Imagine a really stupid file system, wherein the data contents of a file are actually written in reverse order onto the data blocks, even though the data blocks of the file are allocated properly (e.g., in sequential order) on the disk. Make a file system layout that is stupid like this, using the default file system data block size on your system.

For example, if the file system is using ridiculously-small 8-byte blocks, then you want to change the file system from using:
    Block i: Mary had
    Block i+1: a little
    Block i+2: lamb; A
    Block i+3: little
    Block i+4: pork, a
    Block i+5: little h
    Block i+6: am.
to a new layout like this:
    Block i: dah yraM
    Block i+1: elttil a
    Block i+2: A ;bmal
    Block i+3: elttil
    Block i+4: a ,krop
    Block i+5: h elttil
    Block i+6: .ma
Again, this representation is approximate only, because of carriage return and line feed characters that might be present in the file. Also, you as a file system designer have to decide whether a partially-full data block goes at the start or end of the file, as well as which end of that data block gets used, and what happens when a user appends to a file (e.g., "cat >> foozle").

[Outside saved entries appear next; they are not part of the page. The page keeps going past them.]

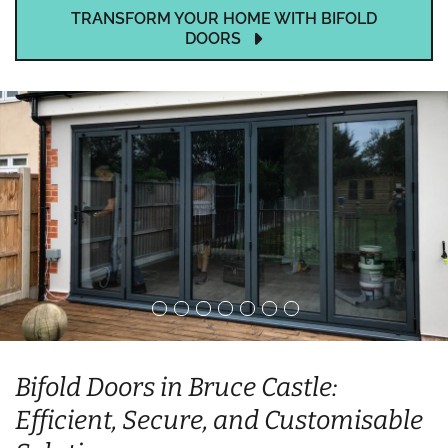
TRANSFORM YOUR HOME WITH BIFOLD
DOORS
Bifold Doors in Bruce Castle:
Efficient, Secure, and Customisable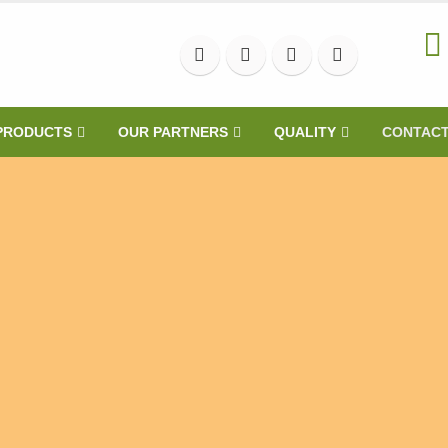
PRODUCTS
OUR PARTNERS
QUALITY
CONTAC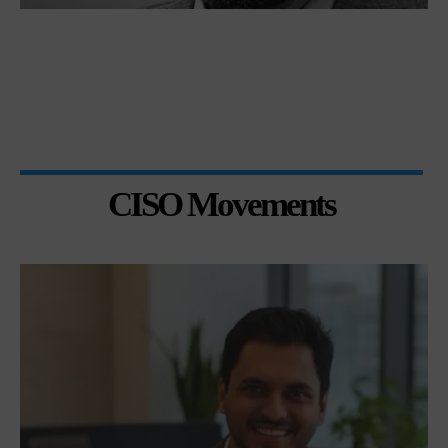
CISO Movements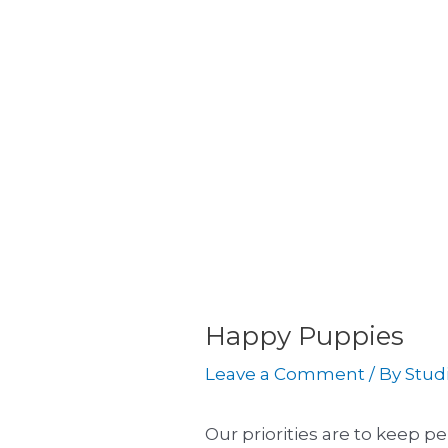
Skip
Post
to
navigation
content
Happy Puppies
Leave a Comment
/ By
Stud
Our priorities are to keep 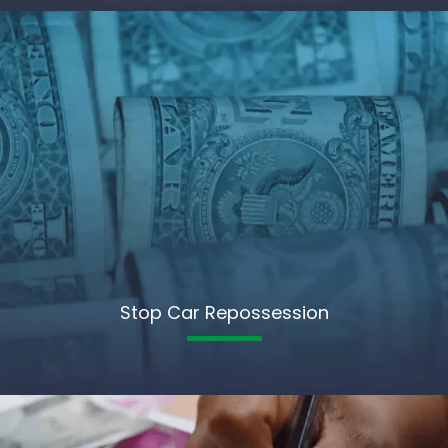
Stop Car Repossession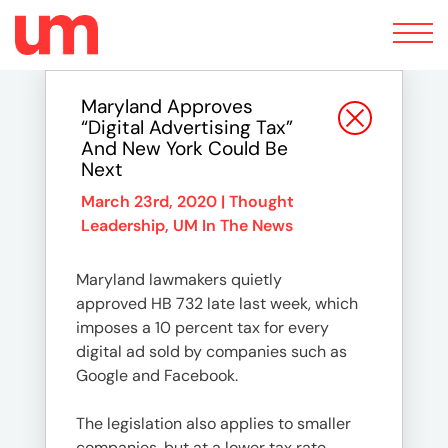
Toggle
navigation
Maryland Approves
“Digital Advertising Tax”
And New York Could Be
Next
March 23rd, 2020 |
Thought
Leadership
,
UM In The News
Maryland lawmakers quietly
approved HB 732 late last week, which
imposes a 10 percent tax for every
digital ad sold by companies such as
Google and Facebook.
The legislation also applies to smaller
companies, but at a lower tax rate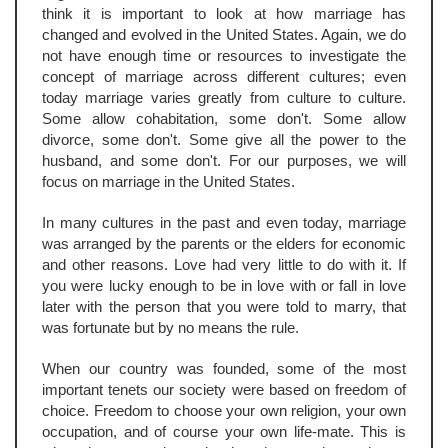
think it is important to look at how marriage has
changed and evolved in the United States. Again, we do
not have enough time or resources to investigate the
concept of marriage across different cultures; even
today marriage varies greatly from culture to culture.
Some allow cohabitation, some don't. Some allow
divorce, some don't. Some give all the power to the
husband, and some don't. For our purposes, we will
focus on marriage in the United States.
In many cultures in the past and even today, marriage
was arranged by the parents or the elders for economic
and other reasons. Love had very little to do with it. If
you were lucky enough to be in love with or fall in love
later with the person that you were told to marry, that
was fortunate but by no means the rule.
When our country was founded, some of the most
important tenets our society were based on freedom of
choice. Freedom to choose your own religion, your own
occupation, and of course your own life-mate. This is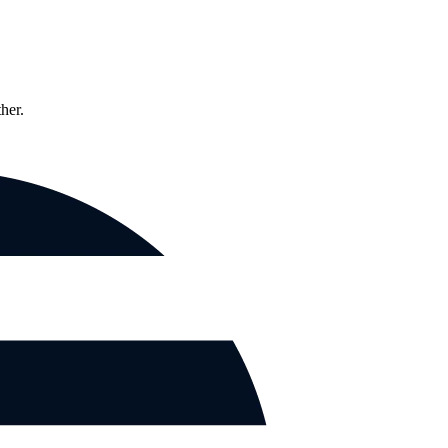
ther.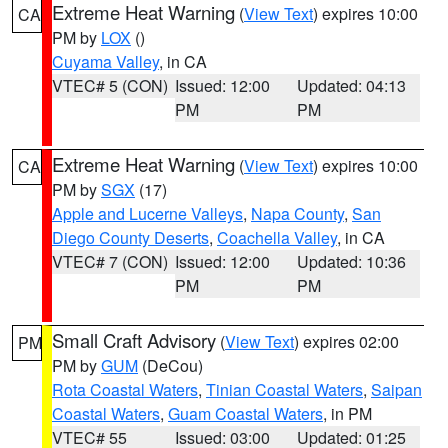
Extreme Heat Warning
(
View Text
) expires 10:00
CA
PM by
LOX
()
Cuyama Valley
, in CA
VTEC# 5 (CON)
Issued: 12:00
Updated: 04:13
PM
PM
Extreme Heat Warning
(
View Text
) expires 10:00
CA
PM by
SGX
(17)
Apple and Lucerne Valleys
,
Napa County
,
San
Diego County Deserts
,
Coachella Valley
, in CA
VTEC# 7 (CON)
Issued: 12:00
Updated: 10:36
PM
PM
Small Craft Advisory
(
View Text
) expires 02:00
PM
PM by
GUM
(DeCou)
Rota Coastal Waters
,
Tinian Coastal Waters
,
Saipan
Coastal Waters
,
Guam Coastal Waters
, in PM
VTEC# 55
Issued: 03:00
Updated: 01:25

For a small file, use cat and revcat to show how the file appears to the user. (The file should look "normal", even though it is stored differently.)

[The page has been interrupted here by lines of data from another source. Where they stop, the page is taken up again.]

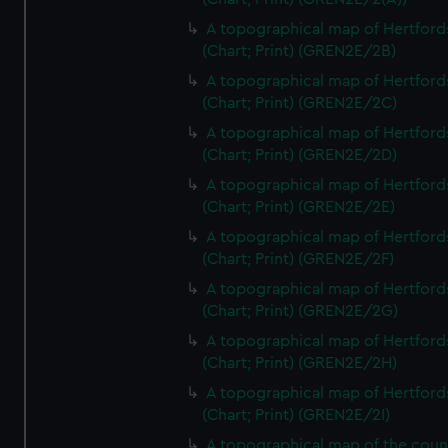
A topographical map of Hertford
(Chart; Print) (GREN2E/2B)
A topographical map of Hertford
(Chart; Print) (GREN2E/2C)
A topographical map of Hertford
(Chart; Print) (GREN2E/2D)
A topographical map of Hertford
(Chart; Print) (GREN2E/2E)
A topographical map of Hertford
(Chart; Print) (GREN2E/2F)
A topographical map of Hertford
(Chart; Print) (GREN2E/2G)
A topographical map of Hertford
(Chart; Print) (GREN2E/2H)
A topographical map of Hertford
(Chart; Print) (GREN2E/2I)
A topographical map of the coun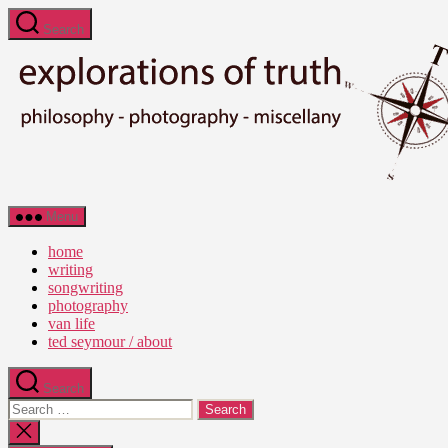
Skip
Search
to
the
content
Ted
Menu
Seymour
-
home
Explorations
writing
of
songwriting
Truth
photography
van life
ted seymour / about
Search
Search
for:
Close
search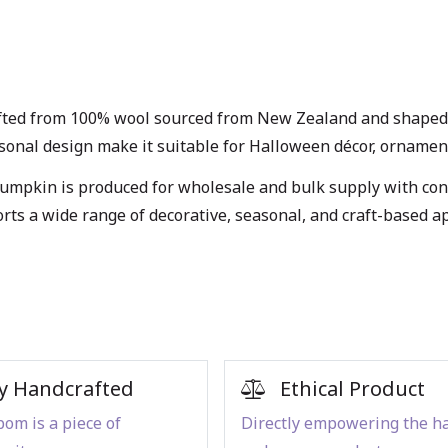
fted from 100% wool sourced from New Zealand and shaped w
easonal design make it suitable for Halloween décor, ornament
umpkin is produced for wholesale and bulk supply with consi
orts a wide range of decorative, seasonal, and craft-based 
y Handcrafted
Ethical Product
om is a piece of
Directly empowering the h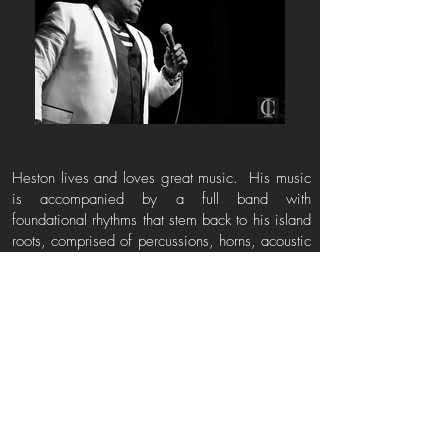
Heston lives and loves great music. His music
is accompanied by a full band with
foundational rhythms that stem back to his island
roots, comprised of percussions, horns, acoustic
and electric guitars, leaving audiences
captivated.
This Soulful Gentleman mesmerizes his
audiences all over the World, including
London, France, Holland, Japan, UAE- Doha,
Middle East, Portugal, Spain and Australia. He
has shared the stage with India Arie, Emili
Sande, Wycliffe, George Clinton, Kanye West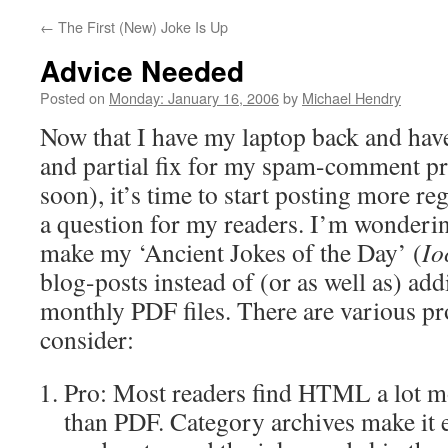
←
The First (New) Joke Is Up
Advice Needed
Posted on
Monday: January 16, 2006
by
Michael Hendry
Now that I have my laptop back and hav
and partial fix for my spam-comment p
soon), it’s time to start posting more reg
a question for my readers. I’m wonderi
make my ‘Ancient Jokes of the Day’ (
Io
blog-posts instead of (or as well as) ad
monthly PDF files. There are various pr
consider:
Pro: Most readers find HTML a lot mo
than PDF. Category archives make it e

Changing Data Block Layout (10 marks)

Next, we will mess with the file system even further, to slow it down even more. We will do so by altering the data block layout on the disk. We will try two different layouts: one with the data blocks laid out in reverse sequential order on the disk, and the other with the data blocks laid out at random locations on the disk.

For example, if the file system is using 8-byte blocks, then you want to change the file system from using:
    Block i: Mary had
    Block i+1: a little
    Block i+2: lamb; A
    Block i+3: little
    Block i+4: pork, a
    Block i+5: little h
    Block i+6: am.
first to a new reverse-order layout like this (5 marks):
    Block i: .ma
    Block i+1: h elttil
    Block i+2: a ,krop
    Block i+3: elttil
    Block i+4: A ;bmal
    Block i+5: elttil a
    Block i+6: dah yraM
and then to a random-order layout like this (5 marks):
    Block h: elttil a
    Block j: A ;bmal
    Block p: .ma
    Block n: h elttil
    Block w: dah yraM
    Block x: a ,krop
    Block z: elttil
These layouts should defeat any sequential read-ahead optimizations that the file system or disk are doing.

For a small file, use cat and revcat to show how the file appears to the user. (The file should look "normal", even though it is stored differently.) For a medium-sized file, show the data blocks actually used in each of your two file system layouts.

File System Benchmarking (5 marks)

Using three existing text files (one small, one medium, and one large) do some simple benchmarking tests (e.g., using cat, cp, diff, head, tail, or a loop containing one or more of these) to see if there are any observable performance differences between your different file layouts compared to the default file system (probably ffs, ext2, or ext3). Show sample output for your results, supplementing with iostat or file system statistics if needed. Comment on your observations.

Submitting Your Solution

Use the submit command to send your assignment solution to your TA. Among the materials submitted, please include any kernel files that you modified, along with a brief description of what you did, what works, and what does not. Also include your user-level code, and some sample output to show that your wacky file system modifications are working.

Make sure to take a look at the Assignment 4 tips.